MIAMI BEACH, Fla. -- The mother of slain teenager Trayvon Martin joined a prominent organization of African-American lawyers Monday in vowing to keep the pressure on legislators to repeal or overhaul "stand your ground" self-defense laws.

Sybrina Fulton repeated her assertion that George Zimmerman "got away with murder" in the 2012 killing of her son largely because of Florida's self-defense law, which generally removes a person's duty to retreat if possible in the face of danger.

It was the first of its kind in the nation when passed in 2005. Now, about two dozen states have similar laws, but the focus of repeal efforts is squarely on Florida.

"We have to change the law so that this doesn't happen to someone else's child," Fulton told reporters at the National Bar Association's annual meeting. "My son wasn't doing anything wrong. He was simply walking home. He wasn't a suspect."

Florida Gov. Rick Scott, a Republican, has rejected calls for a special legislative session on "stand your ground" from protesters who have been occupying part of the Capitol in Tallahassee since Zimmerman was acquitted earlier this month by a jury in Sanford.

Florida Senate President Don Gaetz said there is little agreement on whether change is needed to the "stand your ground" law and that voters have a chance in the 2014 elections to make their views known.

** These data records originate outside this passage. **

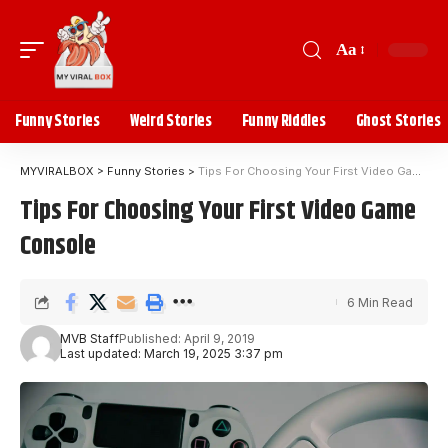
Aa
Funny Stories
Weird Stories
Funny Riddles
Ghost Stories
MYVIRALBOX
>
Funny Stories
>
Tips For Choosing Your First Video Game Console
Tips For Choosing Your First Video Game
Console
6 Min Read
MVB Staff
Published: April 9, 2019
Last updated: March 19, 2025 3:37 pm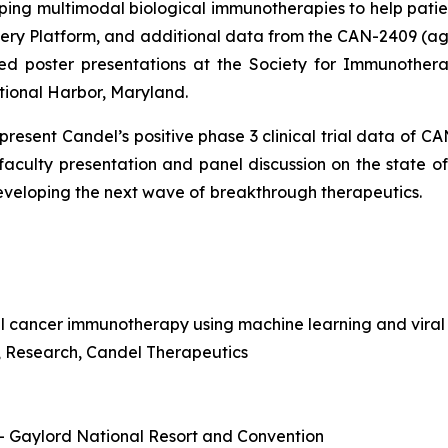
ng multimodal biological immunotherapies to help pati
overy Platform, and additional data from the CAN-2409 
ed poster presentations at the Society for Immunothera
tional Harbor, Maryland.
o present Candel’s positive phase 3 clinical trial data of 
 faculty presentation and panel discussion on the state 
developing the next wave of
breakthrough therapeutics.
l cancer immunotherapy using machine learning and viral
nt, Research, Candel Therapeutics
 – Gaylord National Resort and Convention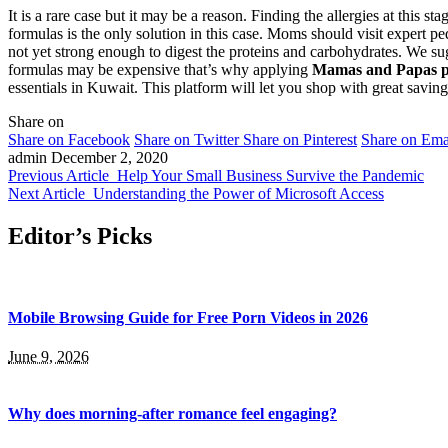
It is a rare case but it may be a reason. Finding the allergies at this 
formulas is the only solution in this case. Moms should visit expert ped
not yet strong enough to digest the proteins and carbohydrates. We sug
formulas may be expensive that’s why applying
Mamas and Papas 
essentials in Kuwait. This platform will let you shop with great savin
Share on
Share on Facebook
Share on Twitter
Share on Pinterest
Share on Ema
admin
December 2, 2020
Previous Article
Help Your Small Business Survive the Pandemic
Next Article
Understanding the Power of Microsoft Access
Editor’s Picks
Mobile Browsing Guide for Free Porn Videos in 2026
June 9, 2026
Why does morning-after romance feel engaging?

Part of the message of yesterday's event was just that: urging people to register to vote and contribute to sympathetic politicians if they want such laws repealed. The organization's president, John Page, also said the legal system needs to do more to ensure that racially balanced juries are chosen.

"We need to raise our voices together and say, 'Enough,' " Page said. "This should be the first state where 'stand your ground' falls. And it will fall."

Although he was not part of the event, the Rev. Jesse Jackson appeared as a spectator and told reporters later that the "stand your ground" law reminded him of past laws that prevented blacks from sitting at the front of buses.